UC Berkeley

Abstract : We study the mirror world with dark matter arising from the thermal freeze-out of the lightest, stable mirror particle — the mirror electron. The dark matter abundance is achieved for mirror electrons of mass 225 GeV, fixing the mirror electroweak scale near 108 GeV. This highly predictive scenario is realized by an axion that acts as a portal between the two sectors through its coupling to the QCD and mirror QCD sectors. The axion is more massive than the standard QCD axion due to additional contributions from mirror strong dynamics. Still, the strong CP problem is solved by this ‘heavy’ axion due to the alignment of the QCD and mirror QCD potentials.

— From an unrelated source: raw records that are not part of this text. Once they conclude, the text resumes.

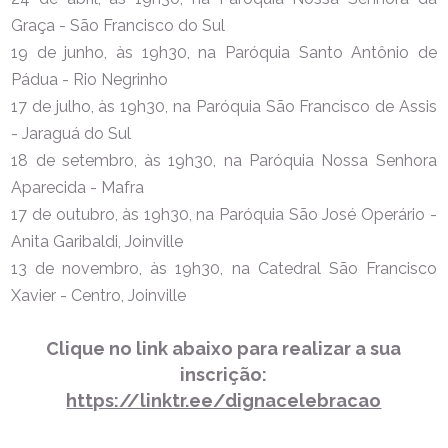
Graça - São Francisco do Sul
19 de junho, às 19h30, na Paróquia Santo Antônio de
Pádua - Rio Negrinho
17 de julho, às 19h30, na Paróquia São Francisco de Assis
- Jaraguá do Sul
18 de setembro, às 19h30, na Paróquia Nossa Senhora
Aparecida - Mafra
17 de outubro, às 19h30, na Paróquia São José Operário -
Anita Garibaldi, Joinville
13 de novembro, às 19h30, na Catedral São Francisco
Xavier - Centro, Joinville
Clique no link abaixo para realizar a sua
inscrição:
https://linktr.ee/dignacelebracao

Mirror entropy is transferred into the Standard Model sector via the axion portal, which alleviates overproduction of dark radiation from mirror glueball decays. This mirror scenario has a variety of signals: (1) primordial gravitational waves from the first-order mirror QCD phase transition occurring at a temperature near 35 GeV, (2) effects on large-scale structure from dark matter self-interactions from mirror QED, (3) dark radiation affecting the cosmic microwave background, and (4) the rare kaon decay, K+ → (π+ + axion). The first two signals do not depend on any fundamental free parameters of the theory while the latter two depend on a single free parameter, the axion decay constant.